Thermometer - Precision, Accuracy, and Reproducibility

Precision, Accuracy, and Reproducibility

The precision or resolution of a thermometer is simply to what fraction of a degree it is possible to make a reading. For high temperature work it may only be possible to measure to the nearest 10 °C or more. Clinical thermometers and many electronic thermometers are usually readable to 0.1 °C. Special instruments can give readings to one thousandth of a degree. However, this precision does not mean the reading is true or accurate.

Thermometers which are calibrated to known fixed points (e.g. 0 and 100 °C) will be accurate (i.e. will give a true reading) at those points. Most thermometers are originally calibrated to a constant-volume gas thermometer. In between a process of interpolation is used, generally a linear one. This may give significant differences between different types of thermometer at points far away from the fixed points. For example the expansion of mercury in a glass thermometer is slightly different from the change in resistance of a platinum resistance of the thermometer, so these will disagree slightly at around 50 °C. There may be other causes due to imperfections in the instrument, e.g. in a liquid-in-glass thermometer if the capillary tube varies in diameter.

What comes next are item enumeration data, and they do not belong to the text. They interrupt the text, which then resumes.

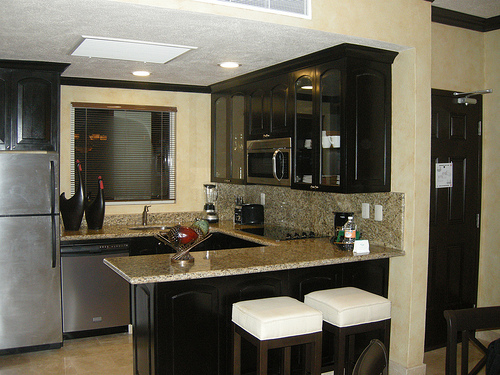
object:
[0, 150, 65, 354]
fridge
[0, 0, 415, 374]
kitchen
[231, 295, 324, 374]
bar stool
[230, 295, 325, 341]
cushion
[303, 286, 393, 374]
bar stool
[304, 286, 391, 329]
cushion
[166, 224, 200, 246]
acorns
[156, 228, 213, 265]
stand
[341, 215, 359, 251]
water bottle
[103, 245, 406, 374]
counter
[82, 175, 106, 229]
hens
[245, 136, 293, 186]
microwave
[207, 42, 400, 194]
cabinets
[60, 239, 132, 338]
dishwasher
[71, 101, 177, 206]
window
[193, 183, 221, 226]
blender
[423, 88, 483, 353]
door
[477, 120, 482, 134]
door hinge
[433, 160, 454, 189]
sign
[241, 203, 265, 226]
toaster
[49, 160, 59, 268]
handles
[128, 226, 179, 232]
sink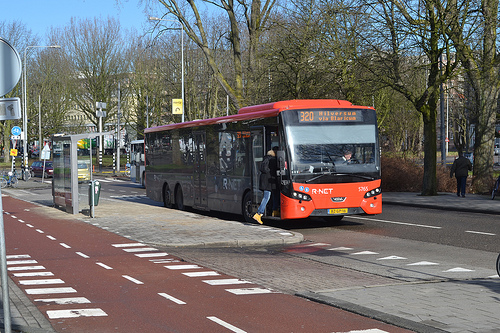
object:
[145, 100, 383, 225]
bus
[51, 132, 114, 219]
bus shelter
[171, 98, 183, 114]
traffic sign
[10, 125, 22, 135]
traffic sign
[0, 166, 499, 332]
city street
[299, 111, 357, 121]
digital sign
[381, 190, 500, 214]
sidewalk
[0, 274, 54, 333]
sidewalk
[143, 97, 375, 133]
roof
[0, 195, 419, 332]
surface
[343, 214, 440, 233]
lines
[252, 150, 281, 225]
person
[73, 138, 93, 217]
glass wall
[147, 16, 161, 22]
street light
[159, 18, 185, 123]
pole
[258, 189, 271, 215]
leg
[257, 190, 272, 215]
jeans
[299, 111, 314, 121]
number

For many purposes reproducibility is important. That is, does the same thermometer give the same reading for the same temperature (or do replacement or multiple thermometers give the same reading)? Reproducible temperature measurement means that comparisons are valid in scientific experiments and industrial processes are consistent. Thus if the same type of thermometer is calibrated in the same way its readings will be valid even if it is slightly inaccurate compared to the absolute scale.

An example of a reference thermometer used to check others to industrial standards would be a platinum resistance thermometer with a digital display to 0.1 °C (its precision) which has been calibrated at 5 points against national standards (−18, 0, 40, 70, 100 °C) and which is certified to an accuracy of ±0.2 °C.

According to British Standards, correctly calibrated, used and maintained liquid-in-glass thermometers can achieve a measurement uncertainty of ±0.01 °C in the range 0 to 100 °C, and a larger uncertainty outside this range: ±0.05 °C up to 200 or down to −40 °C, ±0.2 °C up to 450 or down to −80 °C.